* Start GIVEN ENTRIES *
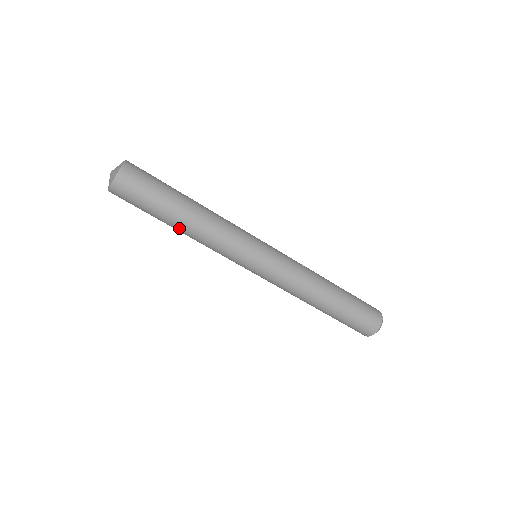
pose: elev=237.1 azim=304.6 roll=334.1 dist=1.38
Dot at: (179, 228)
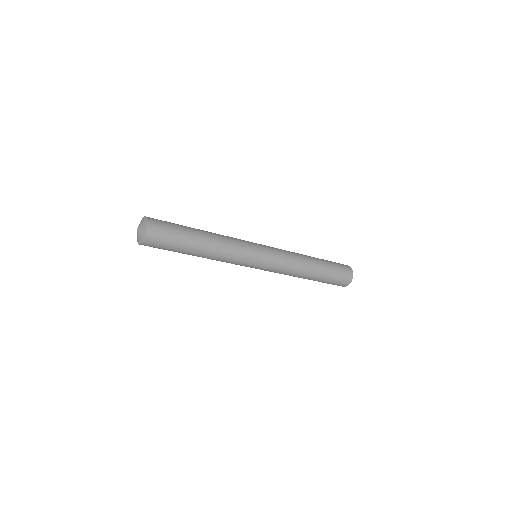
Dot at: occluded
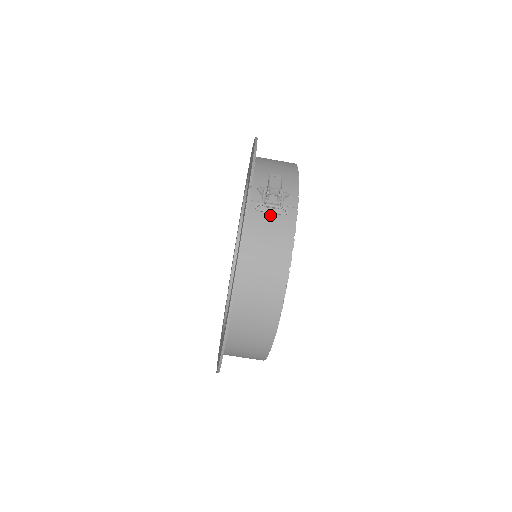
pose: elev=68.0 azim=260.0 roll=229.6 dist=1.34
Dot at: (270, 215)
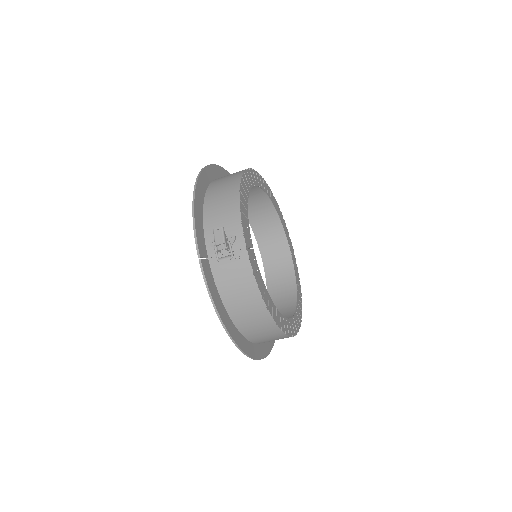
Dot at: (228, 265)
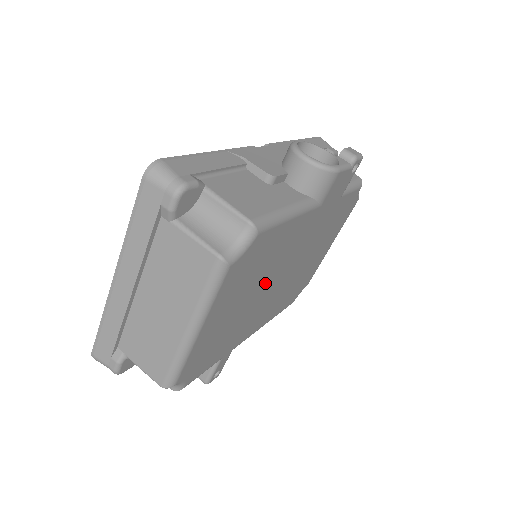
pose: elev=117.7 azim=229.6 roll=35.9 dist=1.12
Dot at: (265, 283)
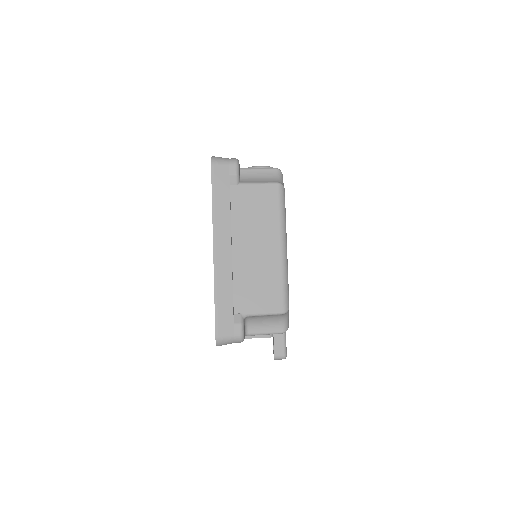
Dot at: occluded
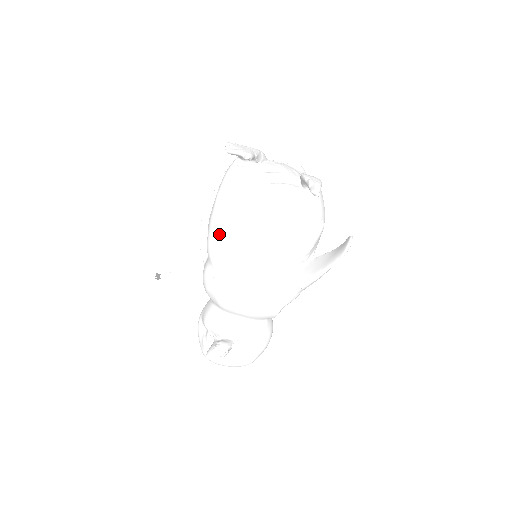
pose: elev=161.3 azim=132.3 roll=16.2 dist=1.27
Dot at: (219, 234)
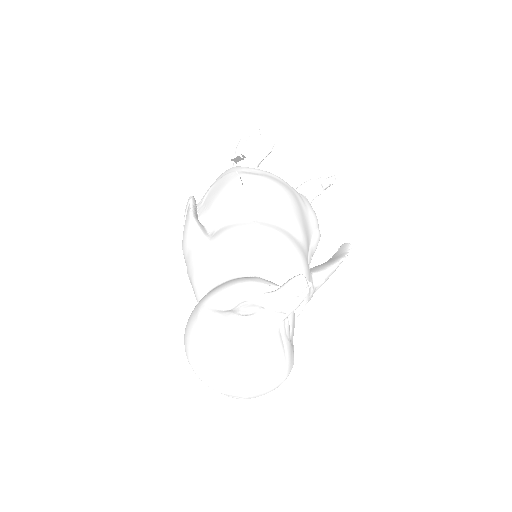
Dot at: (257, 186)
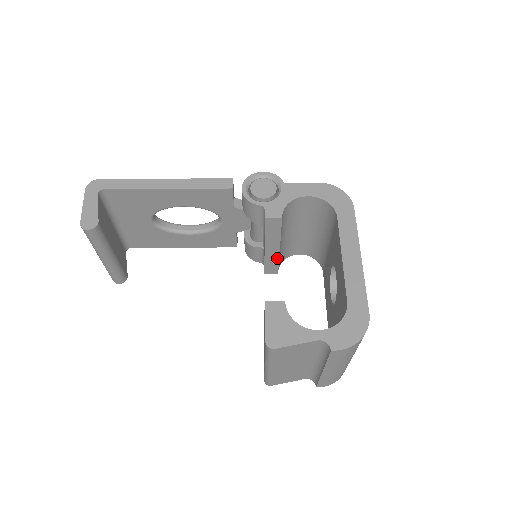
* End GIVEN ENTRIES *
* Start GIVEN ENTRIES *
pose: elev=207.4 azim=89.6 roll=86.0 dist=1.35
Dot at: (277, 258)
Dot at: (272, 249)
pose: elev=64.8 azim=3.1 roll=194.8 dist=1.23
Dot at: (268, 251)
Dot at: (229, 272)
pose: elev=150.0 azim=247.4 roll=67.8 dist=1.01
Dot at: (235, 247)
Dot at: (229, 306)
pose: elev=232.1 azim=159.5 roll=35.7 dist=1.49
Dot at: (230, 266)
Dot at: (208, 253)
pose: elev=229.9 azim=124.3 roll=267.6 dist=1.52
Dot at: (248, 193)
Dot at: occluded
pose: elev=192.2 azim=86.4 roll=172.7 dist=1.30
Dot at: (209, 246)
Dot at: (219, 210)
* End GIVEN ENTRIES *
* Start GIVEN ENTRIES *
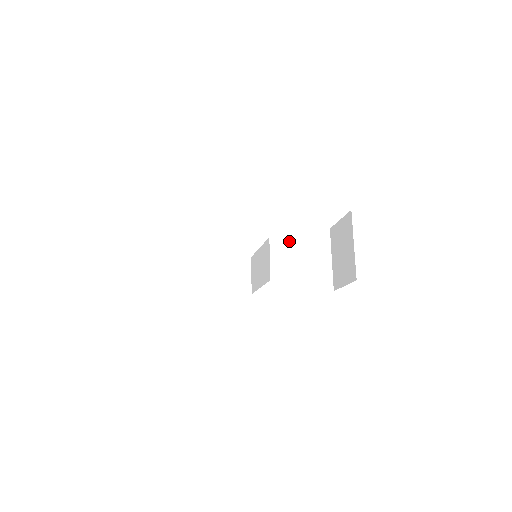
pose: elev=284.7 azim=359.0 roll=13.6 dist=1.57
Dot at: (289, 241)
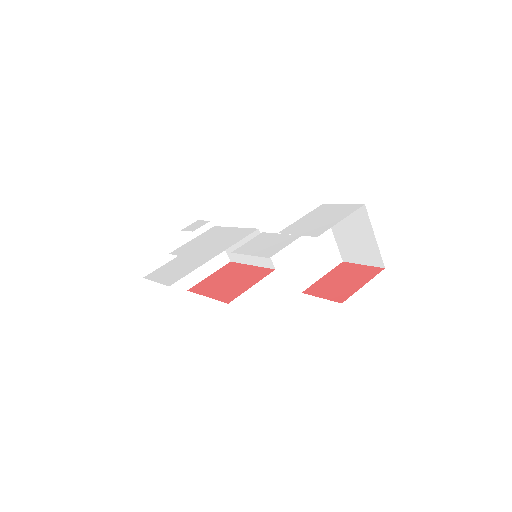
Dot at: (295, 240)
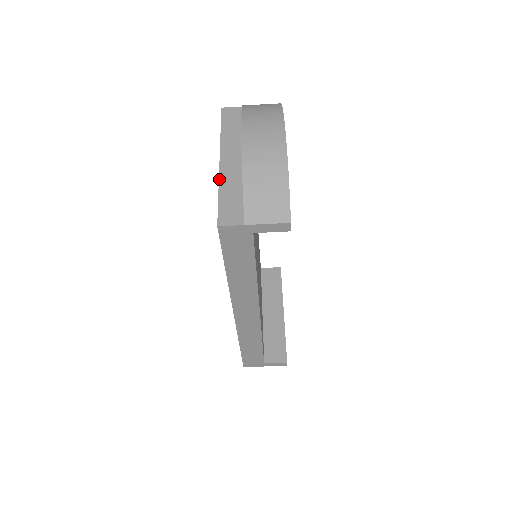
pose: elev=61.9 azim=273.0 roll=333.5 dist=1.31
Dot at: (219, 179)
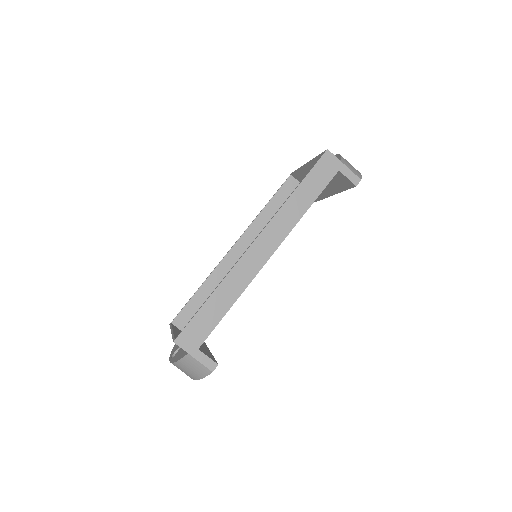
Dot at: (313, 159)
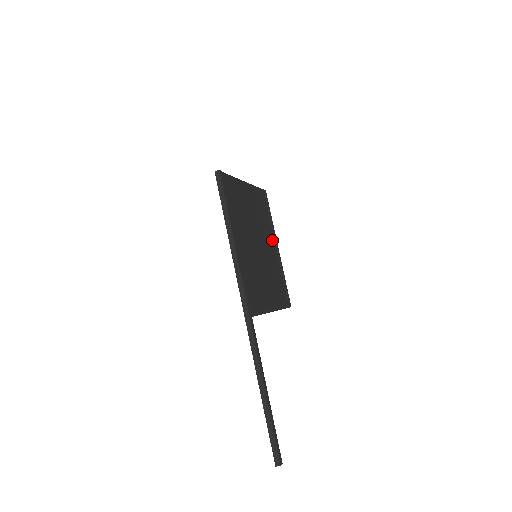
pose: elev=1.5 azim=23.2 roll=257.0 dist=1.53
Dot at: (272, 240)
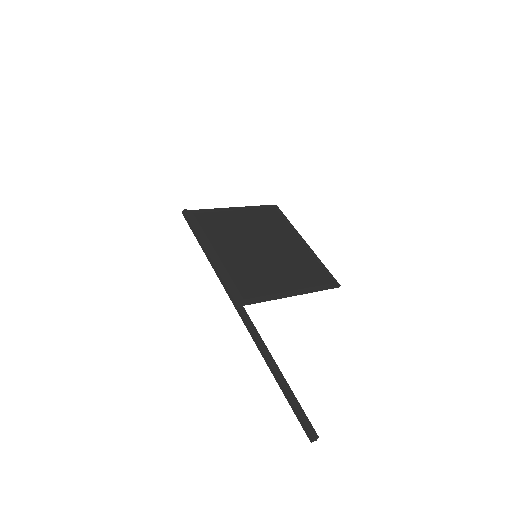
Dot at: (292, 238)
* End GIVEN ENTRIES *
** SET TASK **
Could you copy out the records from the line containing "pose: elev=68.0 azim=260.0" through the line containing "Dot at: (257, 186)", both included, without the pictures?

** EXERCISE OUTPUT **
pose: elev=68.0 azim=260.0 roll=229.6 dist=1.34
Dot at: (270, 215)
Dot at: (228, 265)
pose: elev=117.7 azim=229.6 roll=35.9 dist=1.12
Dot at: (265, 283)
Dot at: occluded
pose: elev=161.3 azim=132.3 roll=16.2 dist=1.27
Dot at: (219, 234)
Dot at: (257, 186)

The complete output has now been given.